La star du rap grand public de la décennie 2010 est, incontestablement, Drake. Le Canadien a su accompagner la longue transformation du rap, d'ancienne musique de genre, à cœur battant de la variété internationale. Il l'a fait en abattant les barrières avec d'autres musiques, en usant abondamment des chants et, avec Future et quelques autres, en adoptant un style mélancolique ceint de sons synthétiques, que le critique Jeff Weiss et le rappeur Nocando ont baptisé un jour la Sad Robot Music. A la source du rap de Drake, cependant, il y eut d'autres personnes : il y eut Kanye West, dont le 808s & Heartbreak a été en quelque sorte la matrice de cette musique de robot triste ; et il y eut aussi Kid Cudi, qui a contribué à cet album, et sorti avant cela la mixtape manifeste A Kid Named Cudi.

KID CUDI - A Kid Named Cudi

Originaire de Cleveland, celui que l'état civil connaît sous le nom de Scott Mescudi s'était établi à New-York dans les années 2000, travaillant comme vendeur de sapes pour Bape. Ce métier aurait un impact pour sa carrière : grâce à lui, il allait rencontrer un client qui deviendrait son mentor, Kanye West ; et c'est une autre marque de street-wear, 10.Deep, qui lui permettrait de sortir sa mixtape.

Parrainé un temps par Fool's Gold Records (par excellence le label rap pour les hipsters), et influencé par des artistes plus vraiment d'actualité dans les années 2000, estampillés "rap alternatif" comme A Tribe Called Quest et The Pharcyde, ou venus de la scène rap indé comme son voisin de l'Ohio Camu Tao (Kid Cudi collaborerait plus tard avec son collègue des Nighthawks, Cage), le rappeur proposait avec a A Kid Named Cudi une musique qui tranchait avec son époque.

Ce projet suivait la logique des mixtapes en ces années là : un rappeur posait ses paroles sur les instrumentaux d'autres gens. Mais Kid Cudi allait chercher ses sources bien au-delà du rap. "50 Ways to Make a Record", par exemple, était une réécriture du "50 Ways to Leave Your Lover" de Paul Simon, et "The Prayer" s'appropriait les sons de "The Funeral", du groupe indie rock Band of Horses. Il usait aussi des beats de laborantins de l'underground, J Dilla pour le plus notoire, mais aussi le Californien Nosaj Thing, un habitué des soirées Low End Theory.

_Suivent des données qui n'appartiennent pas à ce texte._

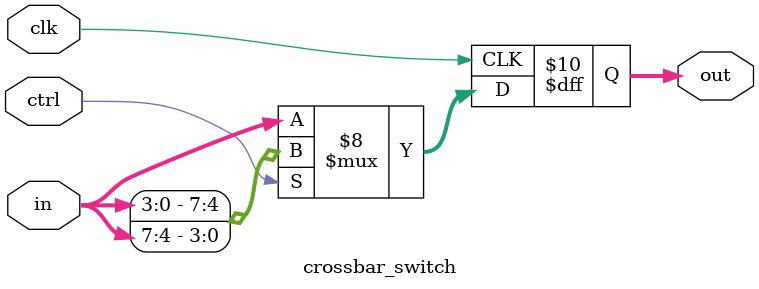
<source format=v>
`timescale 1ns / 1ps



module crossbar #(
    parameter N = 8,
    parameter DW_DATA = 32
) (
    input clk,
    input rst,
    input [N*N-1:0] ctrl,
    input [N*DW_DATA-1:0] in,
    output reg [N*DW_DATA-1:0] out
);

    reg [DW_DATA-1:0] reg_in [N-1:0][N-1:0][1:0];
    wire [DW_DATA-1:0] wire_out [N-1:0][N-1:0][1:0];

    integer i,j;

    // set connection
    always @(*) begin
        //up-left corner
        reg_in[0][0][0] <= in[0 +:DW_DATA];
        reg_in[0][0][1] <= 0;
        //left edge
        for (i=1; i<N; i=i+1) begin
            reg_in[i][0][0] <= in[i*DW_DATA +:DW_DATA];
            reg_in[i][0][1] <= wire_out[i-1][0][1];
        end
        // up edge
        for (j=1; j<N; j=j+1) begin
            reg_in[0][j][0] <= wire_out[0][j-1][0];
            reg_in[0][j][1] <= 0;
        end
        // left
        for (i=1; i<N; i=i+1) begin
            for (j=1; j<N; j=j+1) begin
                reg_in[i][j][1] <= wire_out[i-1][j][1]; // up-down
                reg_in[i][j][0] <= wire_out[i][j-1][0]; // left-right
            end
        end
        // output at down edge
        for (j=0; j<N; j=j+1) begin
            out[j*DW_DATA +:DW_DATA] <= wire_out[N-1][j][1];
        end
    end

    genvar gi, gj;
    generate
        for (gi=0; gi<N; gi=gi+1) begin: gen_row
            for (gj=0; gj<N; gj=gj+1) begin: gen_sw
                crossbar_switch #(
                    .DW_DATA(DW_DATA)
                ) u_x_sw (
                    .clk(clk),
                    .ctrl(ctrl[gi*N+gj]),
                    .in({reg_in[gi][gj][1], reg_in[gi][gj][0]}),
                    .out({wire_out[gi][gj][1], wire_out[gi][gj][0]})
                );
            end
        end
    endgenerate

endmodule

module crossbar_switch #(
    parameter DW_DATA = 4
) (
    input clk,
    input ctrl,
    input [2*DW_DATA-1:0] in,
    output reg [2*DW_DATA-1:0] out
);

    always @(posedge clk) begin
        if (ctrl) begin
            out <= {in[0 +:DW_DATA], in[DW_DATA +:DW_DATA]};
        end
        else begin
            out <= in;
        end
    end

endmodule
</source>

Même quand il employait des morceaux de stars du rap, il privilégiait des gens coutumiers des escapades crossover, comme Outkast, Gnarls Barkley, ou N.E.R.D, le groupe rock des Neptunes. A propos de rock, d'ailleurs, le rappeur lui-même progresserait deux ans plus tard dans cette direction, avec le projet WZRD. Et dès A Kid Named Cudi, il n'hésitait pas non plus à user d'IDM et autres musiques électroniques, version chatoyante sur ce joyeux hymne à la weed qu'est "Maui Wowie", étrange sur "TGIF" et cet hommage à sa ville qu'est "Cleveland is the Reason", drum'n'bass sur "CuDi Spazzin" ou plus atmosphérique sur "Pillow Talk".

En plus de cet éclectisme musical, l'autre particularité de Kid Cudi, au terme d'une décennie marquée par les super-héros de la G-Unit ou de Dipset, c'était son positionnement parfois triste, vulnérable et émotif. L'exemple le plus flagrant était "Day 'n' Nite". Devenu un gros tube, ce morceau n'avait pourtant rien d'habituel : il était autant chanté que rappé, et son interprète y parlait des maux de sa solitude, qu'il fuyait dans la fumée du cannabis. Un autre titre, "Down & Out", était plus explicite, puisqu'il était question d'y noyer son mal-être dans la drogue. Et sur deux autres encore, "Man on the Moon" et "Embrace the Martian", Kid Cudi disait sur un mode introspectif qu'il n'était pas de ce monde. Future, le rappeur, était donc déjà très présent sur A Kid Named Cudi. Et avec lui, le futur, tout court.

Kid Cudi, sur ce projet comme après, avait les défauts de ses qualités. Anticipant à nouveau Drake, sa musique s'approcherait de la variété, dans tous les sens du terme, pour le pire (elle inspirerait le "I Gotta Feeling" de Black Eyed Peas, et c'est pendant l'enregistrement de ce titre qu'il lancerait sa propre collaboration avec l'antéchrist David Guetta), mais aussi pour le meilleur : son sens de la mélodie, ses belles confessions poignantes ("Save My Soul") et son caractère précurseur.